CD73, encoded by NT5E, is essential for the generation of extracellular adenosine from AMP. Adenosine could also be formed via the non-canonical pathway of CD38-CD203a-CD73, which is independent of CD39 [
34]. CD73 is expressed on the surface of endothelial, stromal, and immune cells, as well as on tumor cells of various origin [
35]. In patients with NSCLC, CD73 is expressed on cancer cells, cancer-associated fibroblasts (CAFs), and tumor-infiltrating lymphocytes (TILs), and its expression correlates with the expression of hypoxia- inducible factor-1, a trend confirmed in in vitro studies using the lung cancer cell lines H1299 and A549 [
36]. In this study, the authors also characterized the expression of CD39 and showed that it is predominantly expressed by CAFs and TILs, in contrast to CD73, which is expressed by both cancer cells and CAFs. Overall, their results suggest that expression of CD73 and CD39 in the tumor stroma regulates immunosuppressive pathways by promoting the prevalence of FoxP3+ and PD-1+ lymphocytes as well as PD-L1 expression by cancer cells, all suggestive of an immunosuppressive microenvironment.

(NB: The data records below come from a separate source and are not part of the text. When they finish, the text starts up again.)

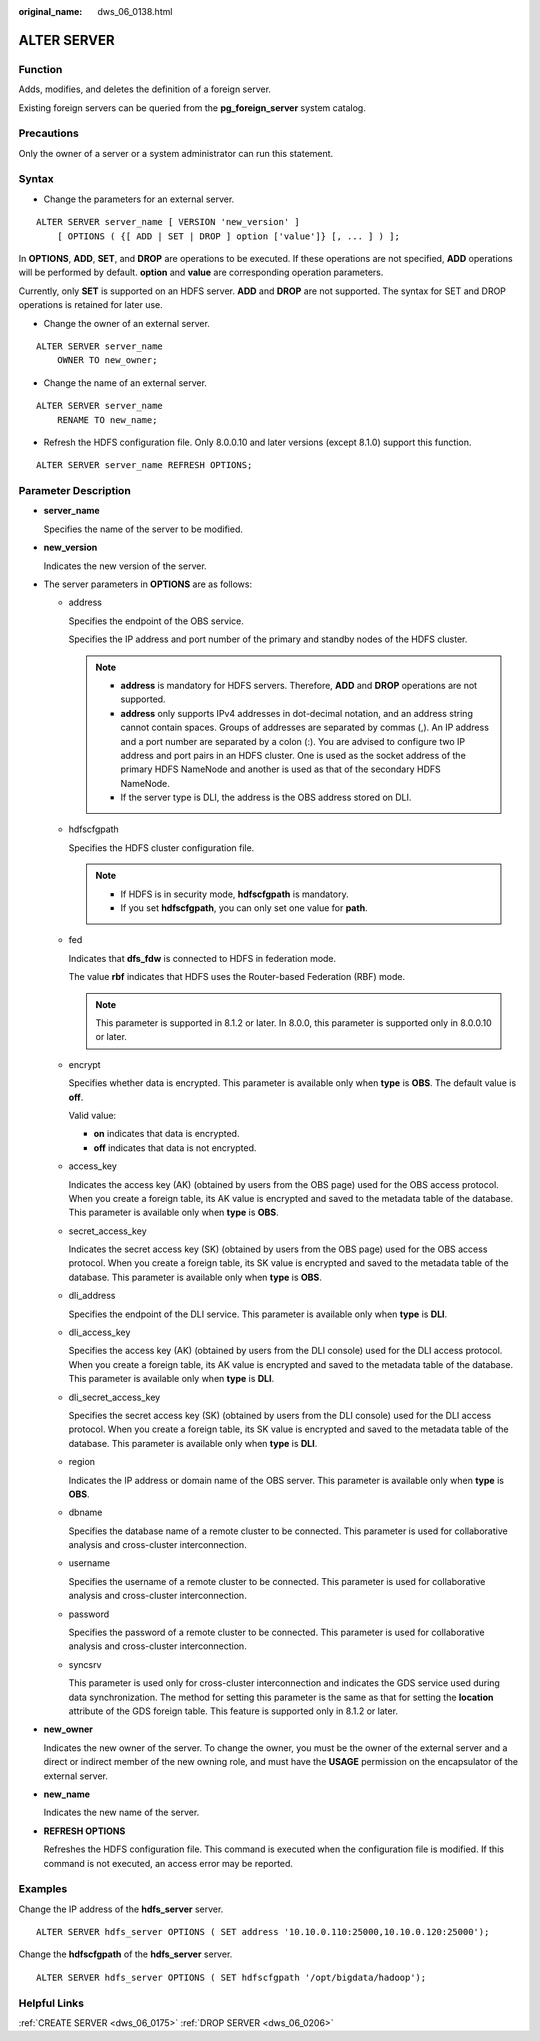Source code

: :original_name: dws_06_0138.html

.. _dws_06_0138:

ALTER SERVER
============

Function
--------

Adds, modifies, and deletes the definition of a foreign server.

Existing foreign servers can be queried from the **pg_foreign_server** system catalog.

Precautions
-----------

Only the owner of a server or a system administrator can run this statement.

Syntax
------

-  Change the parameters for an external server.

::

   ALTER SERVER server_name [ VERSION 'new_version' ]
       [ OPTIONS ( {[ ADD | SET | DROP ] option ['value']} [, ... ] ) ];

In **OPTIONS**, **ADD**, **SET**, and **DROP** are operations to be executed. If these operations are not specified, **ADD** operations will be performed by default. **option** and **value** are corresponding operation parameters.

Currently, only **SET** is supported on an HDFS server. **ADD** and **DROP** are not supported. The syntax for SET and DROP operations is retained for later use.

-  Change the owner of an external server.

::

   ALTER SERVER server_name
       OWNER TO new_owner;

-  Change the name of an external server.

::

   ALTER SERVER server_name
       RENAME TO new_name;

-  Refresh the HDFS configuration file. Only 8.0.0.10 and later versions (except 8.1.0) support this function.

::

   ALTER SERVER server_name REFRESH OPTIONS;

Parameter Description
---------------------

-  **server_name**

   Specifies the name of the server to be modified.

-  **new_version**

   Indicates the new version of the server.

-  The server parameters in **OPTIONS** are as follows:

   -  address

      Specifies the endpoint of the OBS service.

      Specifies the IP address and port number of the primary and standby nodes of the HDFS cluster.

      .. note::

         -  **address** is mandatory for HDFS servers. Therefore, **ADD** and **DROP** operations are not supported.
         -  **address** only supports IPv4 addresses in dot-decimal notation, and an address string cannot contain spaces. Groups of addresses are separated by commas (,). An IP address and a port number are separated by a colon (:). You are advised to configure two IP address and port pairs in an HDFS cluster. One is used as the socket address of the primary HDFS NameNode and another is used as that of the secondary HDFS NameNode.
         -  If the server type is DLI, the address is the OBS address stored on DLI.

   -  hdfscfgpath

      Specifies the HDFS cluster configuration file.

      .. note::

         -  If HDFS is in security mode, **hdfscfgpath** is mandatory.
         -  If you set **hdfscfgpath**, you can only set one value for **path**.

   -  fed

      Indicates that **dfs_fdw** is connected to HDFS in federation mode.

      The value **rbf** indicates that HDFS uses the Router-based Federation (RBF) mode.

      .. note::

         This parameter is supported in 8.1.2 or later. In 8.0.0, this parameter is supported only in 8.0.0.10 or later.

   -  encrypt

      Specifies whether data is encrypted. This parameter is available only when **type** is **OBS**. The default value is **off**.

      Valid value:

      -  **on** indicates that data is encrypted.
      -  **off** indicates that data is not encrypted.

   -  access_key

      Indicates the access key (AK) (obtained by users from the OBS page) used for the OBS access protocol. When you create a foreign table, its AK value is encrypted and saved to the metadata table of the database. This parameter is available only when **type** is **OBS**.

   -  secret_access_key

      Indicates the secret access key (SK) (obtained by users from the OBS page) used for the OBS access protocol. When you create a foreign table, its SK value is encrypted and saved to the metadata table of the database. This parameter is available only when **type** is **OBS**.

   -  dli_address

      Specifies the endpoint of the DLI service. This parameter is available only when **type** is **DLI**.

   -  dli_access_key

      Specifies the access key (AK) (obtained by users from the DLI console) used for the DLI access protocol. When you create a foreign table, its AK value is encrypted and saved to the metadata table of the database. This parameter is available only when **type** is **DLI**.

   -  dli_secret_access_key

      Specifies the secret access key (SK) (obtained by users from the DLI console) used for the DLI access protocol. When you create a foreign table, its SK value is encrypted and saved to the metadata table of the database. This parameter is available only when **type** is **DLI**.

   -  region

      Indicates the IP address or domain name of the OBS server. This parameter is available only when **type** is **OBS**.

   -  dbname

      Specifies the database name of a remote cluster to be connected. This parameter is used for collaborative analysis and cross-cluster interconnection.

   -  username

      Specifies the username of a remote cluster to be connected. This parameter is used for collaborative analysis and cross-cluster interconnection.

   -  password

      Specifies the password of a remote cluster to be connected. This parameter is used for collaborative analysis and cross-cluster interconnection.

   -  syncsrv

      This parameter is used only for cross-cluster interconnection and indicates the GDS service used during data synchronization. The method for setting this parameter is the same as that for setting the **location** attribute of the GDS foreign table. This feature is supported only in 8.1.2 or later.

-  **new_owner**

   Indicates the new owner of the server. To change the owner, you must be the owner of the external server and a direct or indirect member of the new owning role, and must have the **USAGE** permission on the encapsulator of the external server.

-  **new_name**

   Indicates the new name of the server.

-  **REFRESH OPTIONS**

   Refreshes the HDFS configuration file. This command is executed when the configuration file is modified. If this command is not executed, an access error may be reported.

Examples
--------

Change the IP address of the **hdfs_server** server.

::

   ALTER SERVER hdfs_server OPTIONS ( SET address '10.10.0.110:25000,10.10.0.120:25000');

Change the **hdfscfgpath** of the **hdfs_server** server.

::

   ALTER SERVER hdfs_server OPTIONS ( SET hdfscfgpath '/opt/bigdata/hadoop');

Helpful Links
-------------

:ref:`CREATE SERVER <dws_06_0175>` :ref:`DROP SERVER <dws_06_0206>`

However, no association was found between expression of ectonucleotidase and histopathological variables or survival analysis, in contrast to a previous study showing that high CD73 expression was an independent indicator of poor prognosis for overall survival and recurrence-free survival [
37].
While it is widely accepted that lung cancer immune escape, tumorigenesis, and tumor progression are associated with high levels of adenosine, PD-1, and PD-L1 within the TME, it is clear that additional work is needed to fully unravel the relationship between all of these players and to fully understand whether their expression can be considered as powerful biomarkers that could guide the choice of treatments.
Another level of complexity lies with patients whose cancer has oncogenic mutations, as highlighted in a recent study that pooled three cohorts of NSCLC patients (
n = 4189 total) with oncogenic alterations, including KRAS, MET, RET, BRAF-V600E and non BRAF-V600E, ROS1, ALK, EGFR exon 20, HER2, and classical EGFR (exon 19 deletion and exon 21 L858R) [
38]. With regard to KRAS mutations, corresponding to the largest subgroup of oncogenic lung adenocarcinoma, it has been shown that the co-occurrence of genomic alterations in the STK11 and KEAP1 genes leads to a worse outcome in KRAS-mutated patients treated with immunotherapy [
39]. In addition, the impact of the tumor mutation burden (TMB) and PD-L1 expression on the clinical outcome of ICI therapies has been demonstrated for NSCLC with BRAF mutations, while EGFR and HER2 mutations and ALK, ROS1, RET and MET fusions define NSCLC subgroups with minimal benefit from ICI, despite a high level of expression of PD-L1 in NSCLC with oncogene fusions. The mechanisms underlying the lack of efficacy of ICI in EGFR-mutated NSCLC patients appear to be related to an immune-influenced phenotype characterized by a low level of expression of PD-L1, low TMB, lower cytotoxic T cell numbers, and low T cell receptor clonality. The analysis of 75 immune checkpoint genes, NTE5 (CD73), and adenosine A1 receptor (A1R) were the most upregulated genes in EGFR-mutated tumors. A single-cell analysis revealed that the tumor cell population expressed CD73, in both treatment-naïve and resistant tumors [
40]. Therefore, the CD73/adenosine pathway was identified as a potential therapeutic target for EGFR-mutated NSCLC, and there is no doubt that the information from profiling the TME and antitumor immune response can be used to tailor immunotherapy in selected patients with LC.